English BB (BSA) 68mm
I use a ceramic GXP BB for my crank and it really is a nice feel to it


----------



## rider68

Nice.
Must be great to ride in Victoria...


----------



## redvespablur

View attachment 260657


Marinoni Sportivo 2010 custom geometry with Zona Tubing

Here is mine. Main ride is now Argon 18 Gallium but this still gets lots of use. Now has Zonda 2-way Fits and 11 Speed Chorus/Athena drivetrain.

In Victoria where the Giro pink is now in vogue


----------



## wanton007

redvespablur said:


> View attachment 260657
> 
> 
> Marinoni Sportivo 2010 custom geometry with Zona Tubing
> 
> Here is mine. Main ride is now Argon 18 Gallium but this still gets lots of use. Now has Zonda 2-way Fits and 11 Speed Chorus/Athena drivetrain.
> 
> In Victoria where the Giro pink is now in vogue


That's awesome. I'm from Victoria as well! Go Hesjedal!


----------



## Blue Star

I just had my 06 Leggero repainted and updated with an Athena drivetrain and 3T attachments:


----------



## Eck

Hey, how is the Marinoni holding up? I am on the market for a new bike and am considering it. During the week I commute and on the weekends I ride with a bunch of roadies. I am looking for something that will allow me to keep up to them. So far, I am considering the Marinoni Sportivo and the Specialized Secteur. Thoughts?


----------



## daniel007

I have a 2012 Marinoni VR3 with Campagnolo Veloce gruppo.........and love it !!!!

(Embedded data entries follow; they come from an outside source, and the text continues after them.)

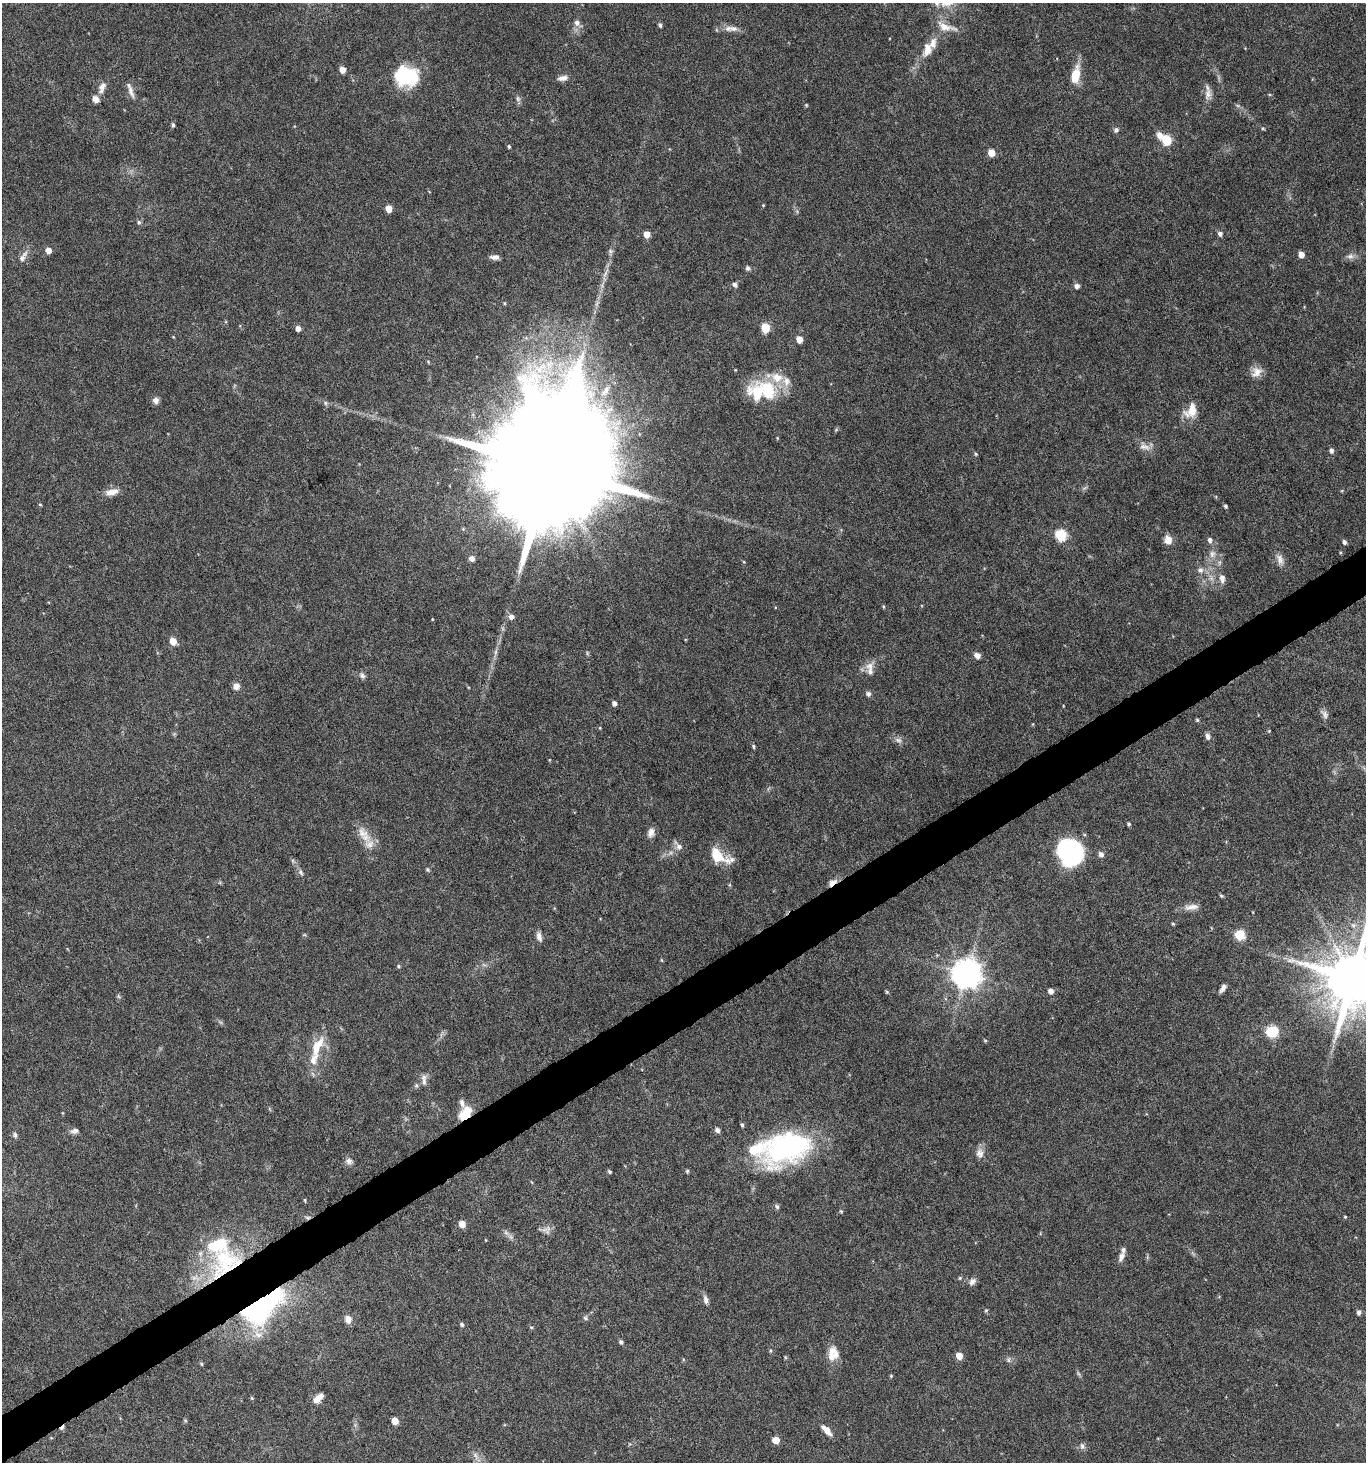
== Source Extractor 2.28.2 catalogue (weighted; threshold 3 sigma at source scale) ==
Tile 7 of 4 x 4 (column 3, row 2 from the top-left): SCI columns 2908-4271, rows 2923-4382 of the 5751 x 5852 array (HDU 1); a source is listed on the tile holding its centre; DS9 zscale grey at full resolution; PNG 1368 x 1464 px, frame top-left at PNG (2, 3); no overlay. Shown black and unused: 3% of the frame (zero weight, under 5 of 10 exposures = <1% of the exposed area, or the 3 px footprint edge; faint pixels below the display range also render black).
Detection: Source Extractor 2.28.2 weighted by HDU 2 'WHT'; one run over the whole footprint, this tile lists its part. Background 0.0317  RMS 0.0015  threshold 0.00604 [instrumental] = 3 sigma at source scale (4.09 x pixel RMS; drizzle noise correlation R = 1.36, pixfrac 0.8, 0.0396/0.0396 arcsec/px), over >= 5 px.
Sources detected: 170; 1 too faint to see at this stretch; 1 inside a brighter object's white glare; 1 cosmic-ray / hot-pixel residue — not listed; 12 inside a brighter listed object's ellipse — not listed separately; the other 155 listed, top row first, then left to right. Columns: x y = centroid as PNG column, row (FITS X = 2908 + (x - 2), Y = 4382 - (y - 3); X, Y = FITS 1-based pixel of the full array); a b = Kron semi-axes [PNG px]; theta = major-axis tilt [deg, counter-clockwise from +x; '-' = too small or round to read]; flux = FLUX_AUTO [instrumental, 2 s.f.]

Bought it directly from Marinoni in Mascouche (near my place).......and was able to fully customize the paint !!!!

View attachment 277290


Dan,


----------



## Blue Star

Good to see some recent activity on the Marinoni thread... they are releasing a couple of new road models, the Genius and Primo.

Eck, I don't really know about the Spec. Secteur other than just now checking it out online. It looks like a nice bike and has both Carbon and Al options, along with a range of equipment options. Looks like a great club/fitness/gran fondo bike.

Sportivos are available too in a range of frame and spec. options, none of which is Aluminium. For a commuter, its good to have mudguard and rack mounts, which you get on the Sportivo. These are also customizable, at least in the Titanium option, so you can make fit adjustments and tire clearance precisions and additional braze ons.


Ultimately, the two bikes are very different, even though they occupy a similar niche. As a Marinoni owner, I have a strong preference for what this type of company provides.

I have no idea what your budget is or what your commute is like or whether the bike will be stored indoors or out during the day. I myself have a dedicated bike for communting and use my Marinoni strictly for fitness riding. Hope this helps.


----------